FTP Web Hosting Providers
Late last year during scheduled maintenance on a datacenter, we moved FTP publishing to another datacenter and updated our publicly posted IPs for your ISP's whitelists. Even after doing this, there were considerable complaints by users unable to publish via FTP to thousands of ISPs. Many of these ISPs maintain their own IP whitelists, often in an undocumented way. Troubleshooting this is extremely difficult and time consuming for us (and for you), as it's rarely clear where the underlying issue is. Our engineering, product and support teams often ended up directly contacting ISPs, waiting on hold, frequently without resolution. All to support a single user's report of "can't publish via FTP". In many cases the user or ISP simply entered the IP whitelist incorrectly. In other cases the hosting service's FTP server was unreachable. On more than one occasion, the ISP had set up "staging" and "production" environments without telling their users what was happening, so while Blogger was successfully publishing (to the staging server), the posts were not visible on the web and the user had no idea why their posts weren't showing up. In a great deal of cases, FTP publishing works but is extremely slow due to shared hosting plans having slow or limited network or disk per user. We have seen cases of full FTP republishes taking over a month, entirely due to the FTP server being slow.
What about sFTP?
If sFTP addresses some of the concerns with FTP, why are we shutting it down too? Fewer than 15% of users have adopted sFTP as their publishing mechanism, and many of the same challenges apply to both sFTP and FTP. Even with sFTP, a republish of a blog can take longer than a month to complete. Not all ISPs support sFTP and of those that do, many lock down FTP and sFTP with the same IP whitelist.

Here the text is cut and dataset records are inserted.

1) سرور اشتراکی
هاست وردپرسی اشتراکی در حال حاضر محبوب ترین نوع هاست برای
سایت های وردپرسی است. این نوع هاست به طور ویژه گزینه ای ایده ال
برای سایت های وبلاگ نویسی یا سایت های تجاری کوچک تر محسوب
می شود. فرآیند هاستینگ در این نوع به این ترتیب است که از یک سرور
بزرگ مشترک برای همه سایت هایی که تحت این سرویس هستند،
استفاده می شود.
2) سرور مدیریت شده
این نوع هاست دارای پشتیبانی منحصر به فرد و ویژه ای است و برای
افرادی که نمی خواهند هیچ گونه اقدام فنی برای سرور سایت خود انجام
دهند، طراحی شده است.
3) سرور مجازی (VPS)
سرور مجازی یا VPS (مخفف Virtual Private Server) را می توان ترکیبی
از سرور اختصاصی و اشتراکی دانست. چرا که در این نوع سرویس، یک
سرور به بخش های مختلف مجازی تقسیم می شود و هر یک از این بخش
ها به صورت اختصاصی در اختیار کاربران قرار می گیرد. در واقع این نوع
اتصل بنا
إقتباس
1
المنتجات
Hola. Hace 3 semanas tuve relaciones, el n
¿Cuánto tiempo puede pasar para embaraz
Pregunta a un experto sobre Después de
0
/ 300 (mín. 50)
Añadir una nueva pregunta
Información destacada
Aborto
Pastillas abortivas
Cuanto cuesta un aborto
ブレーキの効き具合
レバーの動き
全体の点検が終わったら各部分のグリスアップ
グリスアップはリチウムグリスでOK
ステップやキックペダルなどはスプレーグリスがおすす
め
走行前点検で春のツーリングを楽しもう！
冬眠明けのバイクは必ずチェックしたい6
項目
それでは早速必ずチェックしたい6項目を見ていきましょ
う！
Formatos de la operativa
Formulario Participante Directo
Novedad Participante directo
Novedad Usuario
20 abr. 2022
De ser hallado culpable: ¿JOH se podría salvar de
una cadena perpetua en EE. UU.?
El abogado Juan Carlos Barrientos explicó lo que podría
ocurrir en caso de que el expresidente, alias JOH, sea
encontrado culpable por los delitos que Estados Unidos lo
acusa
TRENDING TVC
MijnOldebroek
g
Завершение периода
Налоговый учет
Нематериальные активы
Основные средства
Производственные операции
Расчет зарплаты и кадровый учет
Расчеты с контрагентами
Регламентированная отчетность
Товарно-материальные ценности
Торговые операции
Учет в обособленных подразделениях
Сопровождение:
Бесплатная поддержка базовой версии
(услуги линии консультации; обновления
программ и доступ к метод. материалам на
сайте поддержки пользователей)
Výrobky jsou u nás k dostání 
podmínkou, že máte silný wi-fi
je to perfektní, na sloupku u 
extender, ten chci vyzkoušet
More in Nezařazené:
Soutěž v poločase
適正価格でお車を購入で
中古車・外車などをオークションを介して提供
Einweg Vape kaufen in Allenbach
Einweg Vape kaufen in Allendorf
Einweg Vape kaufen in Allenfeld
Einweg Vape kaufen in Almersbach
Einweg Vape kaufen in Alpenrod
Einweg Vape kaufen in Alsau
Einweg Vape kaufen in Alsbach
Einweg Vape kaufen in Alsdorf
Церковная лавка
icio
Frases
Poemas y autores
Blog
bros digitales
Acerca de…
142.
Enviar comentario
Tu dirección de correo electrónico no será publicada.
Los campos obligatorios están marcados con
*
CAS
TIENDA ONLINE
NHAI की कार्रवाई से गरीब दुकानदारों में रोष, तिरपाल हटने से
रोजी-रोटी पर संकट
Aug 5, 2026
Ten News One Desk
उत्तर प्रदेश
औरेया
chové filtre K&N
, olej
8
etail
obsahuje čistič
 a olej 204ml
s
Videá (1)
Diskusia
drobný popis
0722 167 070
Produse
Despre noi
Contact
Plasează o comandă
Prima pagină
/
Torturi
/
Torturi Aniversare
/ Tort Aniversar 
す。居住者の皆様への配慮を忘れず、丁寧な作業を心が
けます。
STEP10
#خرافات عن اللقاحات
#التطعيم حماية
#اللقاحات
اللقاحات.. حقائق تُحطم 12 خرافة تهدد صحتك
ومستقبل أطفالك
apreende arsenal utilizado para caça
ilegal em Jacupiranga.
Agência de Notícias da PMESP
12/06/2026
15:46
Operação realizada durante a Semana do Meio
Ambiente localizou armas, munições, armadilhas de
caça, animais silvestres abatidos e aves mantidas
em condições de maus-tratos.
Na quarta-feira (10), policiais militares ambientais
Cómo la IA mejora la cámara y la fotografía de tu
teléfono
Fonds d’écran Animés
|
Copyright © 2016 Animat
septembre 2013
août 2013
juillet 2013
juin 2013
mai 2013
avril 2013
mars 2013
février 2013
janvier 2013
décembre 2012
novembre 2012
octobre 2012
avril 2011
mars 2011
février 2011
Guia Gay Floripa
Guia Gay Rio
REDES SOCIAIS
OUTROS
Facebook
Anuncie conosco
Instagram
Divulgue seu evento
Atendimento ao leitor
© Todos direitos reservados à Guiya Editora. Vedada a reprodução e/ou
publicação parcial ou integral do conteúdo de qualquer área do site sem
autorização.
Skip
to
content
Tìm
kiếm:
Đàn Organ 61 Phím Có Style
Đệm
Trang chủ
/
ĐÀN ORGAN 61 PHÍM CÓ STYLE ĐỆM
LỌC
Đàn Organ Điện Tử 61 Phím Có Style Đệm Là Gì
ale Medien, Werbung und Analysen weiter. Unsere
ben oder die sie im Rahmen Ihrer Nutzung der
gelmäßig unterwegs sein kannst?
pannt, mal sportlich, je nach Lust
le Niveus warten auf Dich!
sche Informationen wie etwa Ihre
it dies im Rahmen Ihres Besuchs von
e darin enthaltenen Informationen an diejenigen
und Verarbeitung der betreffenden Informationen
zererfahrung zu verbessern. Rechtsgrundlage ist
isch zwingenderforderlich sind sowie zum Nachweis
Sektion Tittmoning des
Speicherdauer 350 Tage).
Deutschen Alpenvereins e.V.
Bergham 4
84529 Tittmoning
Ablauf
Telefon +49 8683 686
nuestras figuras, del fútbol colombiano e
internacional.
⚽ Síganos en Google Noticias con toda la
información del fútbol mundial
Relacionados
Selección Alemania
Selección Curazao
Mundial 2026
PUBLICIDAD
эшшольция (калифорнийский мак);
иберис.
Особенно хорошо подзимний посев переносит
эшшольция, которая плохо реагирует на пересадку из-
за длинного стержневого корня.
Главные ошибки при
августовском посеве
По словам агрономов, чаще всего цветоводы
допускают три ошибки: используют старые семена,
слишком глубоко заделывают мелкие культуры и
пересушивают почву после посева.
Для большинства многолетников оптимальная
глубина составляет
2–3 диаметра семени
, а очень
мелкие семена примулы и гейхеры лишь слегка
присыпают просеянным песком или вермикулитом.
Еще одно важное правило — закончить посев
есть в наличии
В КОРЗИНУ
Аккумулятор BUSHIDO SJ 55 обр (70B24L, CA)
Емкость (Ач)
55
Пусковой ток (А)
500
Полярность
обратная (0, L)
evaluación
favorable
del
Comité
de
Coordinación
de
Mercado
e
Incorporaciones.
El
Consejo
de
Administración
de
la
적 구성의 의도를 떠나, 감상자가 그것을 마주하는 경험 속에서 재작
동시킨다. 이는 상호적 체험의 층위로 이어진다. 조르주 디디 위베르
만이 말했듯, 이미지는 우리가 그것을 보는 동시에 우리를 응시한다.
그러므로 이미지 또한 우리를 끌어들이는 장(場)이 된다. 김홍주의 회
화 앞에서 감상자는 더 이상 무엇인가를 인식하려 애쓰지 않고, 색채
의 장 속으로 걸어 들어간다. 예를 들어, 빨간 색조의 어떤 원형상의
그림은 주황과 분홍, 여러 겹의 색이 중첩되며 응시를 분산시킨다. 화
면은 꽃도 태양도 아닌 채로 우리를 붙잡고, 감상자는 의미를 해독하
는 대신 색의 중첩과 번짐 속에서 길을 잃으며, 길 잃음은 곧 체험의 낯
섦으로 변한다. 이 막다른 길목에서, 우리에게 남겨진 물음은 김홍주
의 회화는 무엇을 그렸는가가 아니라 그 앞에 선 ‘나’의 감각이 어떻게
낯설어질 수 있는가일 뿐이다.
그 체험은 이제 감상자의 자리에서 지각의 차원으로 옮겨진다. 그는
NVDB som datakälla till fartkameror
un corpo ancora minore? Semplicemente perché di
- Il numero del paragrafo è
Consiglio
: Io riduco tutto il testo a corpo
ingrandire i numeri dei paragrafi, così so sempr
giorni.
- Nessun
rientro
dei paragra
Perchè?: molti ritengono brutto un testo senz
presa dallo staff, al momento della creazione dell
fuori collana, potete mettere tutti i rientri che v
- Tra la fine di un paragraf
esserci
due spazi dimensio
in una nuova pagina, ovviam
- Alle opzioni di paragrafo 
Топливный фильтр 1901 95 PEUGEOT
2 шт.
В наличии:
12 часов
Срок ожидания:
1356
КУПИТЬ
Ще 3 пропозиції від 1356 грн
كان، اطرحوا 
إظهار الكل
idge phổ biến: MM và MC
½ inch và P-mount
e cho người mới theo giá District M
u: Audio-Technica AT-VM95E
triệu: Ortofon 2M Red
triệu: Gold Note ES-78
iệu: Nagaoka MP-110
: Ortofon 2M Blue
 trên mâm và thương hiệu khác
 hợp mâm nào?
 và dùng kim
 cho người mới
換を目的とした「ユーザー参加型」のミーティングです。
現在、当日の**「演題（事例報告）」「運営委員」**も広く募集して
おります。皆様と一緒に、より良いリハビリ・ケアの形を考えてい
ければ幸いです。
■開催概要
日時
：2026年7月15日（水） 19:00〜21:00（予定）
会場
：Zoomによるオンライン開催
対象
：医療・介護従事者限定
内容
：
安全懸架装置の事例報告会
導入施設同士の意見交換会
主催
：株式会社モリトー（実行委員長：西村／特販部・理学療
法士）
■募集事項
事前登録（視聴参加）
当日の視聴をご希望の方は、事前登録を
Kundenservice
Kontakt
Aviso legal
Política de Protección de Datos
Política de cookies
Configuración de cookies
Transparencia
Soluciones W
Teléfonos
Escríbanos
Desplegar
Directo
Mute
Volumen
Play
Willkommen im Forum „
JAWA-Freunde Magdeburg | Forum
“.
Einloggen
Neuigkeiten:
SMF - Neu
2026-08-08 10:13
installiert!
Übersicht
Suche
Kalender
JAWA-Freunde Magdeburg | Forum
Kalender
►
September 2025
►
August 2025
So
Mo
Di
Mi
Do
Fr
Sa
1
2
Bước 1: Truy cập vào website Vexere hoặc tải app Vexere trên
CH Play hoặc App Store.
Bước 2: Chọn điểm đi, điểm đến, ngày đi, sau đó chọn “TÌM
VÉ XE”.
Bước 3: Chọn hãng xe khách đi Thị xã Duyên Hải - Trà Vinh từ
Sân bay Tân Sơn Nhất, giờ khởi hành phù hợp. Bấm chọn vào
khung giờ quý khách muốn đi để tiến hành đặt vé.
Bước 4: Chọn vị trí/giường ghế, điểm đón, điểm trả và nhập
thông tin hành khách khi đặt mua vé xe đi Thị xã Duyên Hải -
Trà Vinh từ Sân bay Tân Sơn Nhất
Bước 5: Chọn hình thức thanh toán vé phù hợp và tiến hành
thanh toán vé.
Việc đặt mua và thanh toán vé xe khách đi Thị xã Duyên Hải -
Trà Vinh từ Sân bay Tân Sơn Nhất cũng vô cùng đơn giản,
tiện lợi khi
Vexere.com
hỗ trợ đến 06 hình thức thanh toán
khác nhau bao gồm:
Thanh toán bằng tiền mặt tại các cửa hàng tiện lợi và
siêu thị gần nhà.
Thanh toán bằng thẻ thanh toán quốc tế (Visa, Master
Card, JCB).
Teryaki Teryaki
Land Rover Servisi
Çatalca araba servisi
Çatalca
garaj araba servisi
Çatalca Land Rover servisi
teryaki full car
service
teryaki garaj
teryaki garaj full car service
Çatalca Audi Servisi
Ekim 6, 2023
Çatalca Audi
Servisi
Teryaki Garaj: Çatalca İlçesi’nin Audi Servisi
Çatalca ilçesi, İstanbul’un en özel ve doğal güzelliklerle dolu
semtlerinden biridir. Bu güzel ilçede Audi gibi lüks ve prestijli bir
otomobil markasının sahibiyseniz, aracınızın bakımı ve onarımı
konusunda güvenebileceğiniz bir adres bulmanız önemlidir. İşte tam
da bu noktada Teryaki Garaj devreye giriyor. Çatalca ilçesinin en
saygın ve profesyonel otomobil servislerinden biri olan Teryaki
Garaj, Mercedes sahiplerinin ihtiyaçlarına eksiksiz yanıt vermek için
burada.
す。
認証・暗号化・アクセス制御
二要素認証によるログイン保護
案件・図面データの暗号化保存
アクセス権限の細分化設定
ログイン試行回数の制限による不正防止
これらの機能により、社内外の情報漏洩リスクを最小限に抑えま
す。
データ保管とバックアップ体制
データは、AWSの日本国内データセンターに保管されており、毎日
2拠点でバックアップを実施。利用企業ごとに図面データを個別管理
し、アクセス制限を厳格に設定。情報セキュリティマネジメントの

Blogger's current FTP support was 100% re-written for stability and maintainability in 2008. We added redundant queues on our side to make sure we never missed a file. We spent a significant amount of engineering time improving FTP support in the last two years, not including support and troubleshooting user issues. Even after this effort, approximately 10% of all FTP publishes fail.
As the original blog post mentioned, Google infrastructure is changing and would require us to again rewrite a major portion of our FTP support. Even after that rewrite, things would be no better than they are today in terms of stability, and we would be running just to stay in place.
I hope this post helps you understand the issues we face, and why it is not simply a question of money or a small bit of time. We want to deliver a best-in-class product experience for all users. Supporting a protocol with known security vulnerabilities and dependencies on downstream ISPs was preventing us from delivering the stable, reliable, and functional product we want and our users demand. It was also preventing us from doing more for the 99.5% of users who host their blogs with us, either on their own domain or on blogspot.com. While we deeply regret the impact this has on some of our users, many of whom have relied on Blogger for years, we remain confident that this was the right decision.